▸ **OBIETTIVO DEL COMPITO**
Trascrivi parola per parola, dall'articolo sull'ostilità al vaccino, tutto il passo che va da «Ostilità al vaccino, l’alba» fino a «utile – analizzare.».

▸ **ESTRATTO DEL TESTO**
####################
Ostilità al vaccino, l’alba dell’irrazionalità sta in una bufala ventennale?
Accanto ai timori legittimi sul siero anti-Covid, c’è una diffidenza che ha poco di scientifico. E forse origina dallo studio che inventò un falso legame tra trivalente e autismo
Da quando il siero anti-Covid ha fatto irruzione nel dibattito pubblico, parte della popolazione ha manifestato un’aperta ostilità al vaccino. Che a volte ha un fondamento scientifico legato tra l’altro all’eccezionalità della nascita dell’antidoto, altre volte invece appare meramente pregiudiziale. E in quest’ultimo caso potrebbe avere radici (relativamente) arcaiche, che può essere interessante – e forse perfino utile – analizzare.
L’ostilità al vaccino
«Mi sento di fare un appello a chi è un po’ diffidente e attende» ha dichiarato il Generale Francesco Paolo Figliuolo. «Informatevi, chiedete a medici e infermieri, a chi negli ospedali vede la sofferenza per il Covid. Abbiamo avuto oltre 130mila morti per Covid e ci sono persone che portano i segni del long Covid».
####################
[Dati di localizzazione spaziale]
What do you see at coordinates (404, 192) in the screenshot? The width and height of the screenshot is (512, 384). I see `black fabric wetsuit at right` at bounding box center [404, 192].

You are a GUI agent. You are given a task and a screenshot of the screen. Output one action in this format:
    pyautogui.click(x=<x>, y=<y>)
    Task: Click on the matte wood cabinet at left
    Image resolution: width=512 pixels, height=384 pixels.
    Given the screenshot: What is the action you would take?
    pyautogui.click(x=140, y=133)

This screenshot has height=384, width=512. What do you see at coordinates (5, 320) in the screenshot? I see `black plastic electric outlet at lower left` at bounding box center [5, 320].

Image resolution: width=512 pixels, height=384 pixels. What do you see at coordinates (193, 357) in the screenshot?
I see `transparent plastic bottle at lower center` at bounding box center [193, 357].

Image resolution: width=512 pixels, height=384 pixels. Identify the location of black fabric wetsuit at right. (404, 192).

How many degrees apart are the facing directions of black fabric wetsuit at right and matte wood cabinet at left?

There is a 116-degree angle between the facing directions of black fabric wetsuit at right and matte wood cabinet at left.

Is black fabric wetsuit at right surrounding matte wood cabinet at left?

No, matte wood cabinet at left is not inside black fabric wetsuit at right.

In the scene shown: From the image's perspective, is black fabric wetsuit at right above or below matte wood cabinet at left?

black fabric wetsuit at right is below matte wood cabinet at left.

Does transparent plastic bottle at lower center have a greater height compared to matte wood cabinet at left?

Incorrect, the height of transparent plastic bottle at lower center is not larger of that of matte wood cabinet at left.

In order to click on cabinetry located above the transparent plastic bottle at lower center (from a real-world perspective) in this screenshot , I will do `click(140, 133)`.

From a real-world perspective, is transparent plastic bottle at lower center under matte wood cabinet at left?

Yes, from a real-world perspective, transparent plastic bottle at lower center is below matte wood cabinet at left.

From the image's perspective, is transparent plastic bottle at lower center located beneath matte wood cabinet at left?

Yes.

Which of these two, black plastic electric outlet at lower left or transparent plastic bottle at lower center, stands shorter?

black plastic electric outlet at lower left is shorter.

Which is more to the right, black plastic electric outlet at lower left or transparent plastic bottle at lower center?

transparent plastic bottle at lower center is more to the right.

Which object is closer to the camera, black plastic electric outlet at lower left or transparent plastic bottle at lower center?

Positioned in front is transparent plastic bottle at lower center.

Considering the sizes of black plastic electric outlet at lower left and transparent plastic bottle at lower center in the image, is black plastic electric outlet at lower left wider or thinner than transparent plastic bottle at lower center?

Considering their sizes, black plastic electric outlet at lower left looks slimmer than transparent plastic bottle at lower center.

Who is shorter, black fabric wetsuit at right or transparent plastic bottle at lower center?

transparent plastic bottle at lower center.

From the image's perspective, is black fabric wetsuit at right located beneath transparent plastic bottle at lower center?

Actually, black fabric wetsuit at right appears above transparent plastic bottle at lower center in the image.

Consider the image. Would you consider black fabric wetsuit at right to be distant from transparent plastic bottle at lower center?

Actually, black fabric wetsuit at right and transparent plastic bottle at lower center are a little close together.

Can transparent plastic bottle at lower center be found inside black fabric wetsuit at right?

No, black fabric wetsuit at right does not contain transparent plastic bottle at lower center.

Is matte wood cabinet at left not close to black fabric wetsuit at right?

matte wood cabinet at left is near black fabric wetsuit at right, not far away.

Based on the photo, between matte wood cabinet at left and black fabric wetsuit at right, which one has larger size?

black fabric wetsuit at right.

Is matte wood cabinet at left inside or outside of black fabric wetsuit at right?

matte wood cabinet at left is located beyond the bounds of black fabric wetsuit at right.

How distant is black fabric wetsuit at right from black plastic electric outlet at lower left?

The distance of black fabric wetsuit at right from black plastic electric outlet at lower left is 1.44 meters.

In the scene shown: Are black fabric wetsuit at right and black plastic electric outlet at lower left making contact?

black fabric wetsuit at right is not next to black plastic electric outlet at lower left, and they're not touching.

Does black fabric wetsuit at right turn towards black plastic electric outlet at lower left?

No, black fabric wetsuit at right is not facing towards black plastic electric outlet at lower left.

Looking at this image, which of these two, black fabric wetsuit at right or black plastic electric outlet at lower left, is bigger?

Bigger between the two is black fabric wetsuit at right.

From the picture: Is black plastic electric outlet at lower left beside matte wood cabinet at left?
####################
▸ **SOLUZIONE**
Ostilità al vaccino, l’alba dell’irrazionalità sta in una bufala ventennale?
Accanto ai timori legittimi sul siero anti-Covid, c’è una diffidenza che ha poco di scientifico. E forse origina dallo studio che inventò un falso legame tra trivalente e autismo
Da quando il siero anti-Covid ha fatto irruzione nel dibattito pubblico, parte della popolazione ha manifestato un’aperta ostilità al vaccino. Che a volte ha un fondamento scientifico legato tra l’altro all’eccezionalità della nascita dell’antidoto, altre volte invece appare meramente pregiudiziale. E in quest’ultimo caso potrebbe avere radici (relativamente) arcaiche, che può essere interessante – e forse perfino utile – analizzare.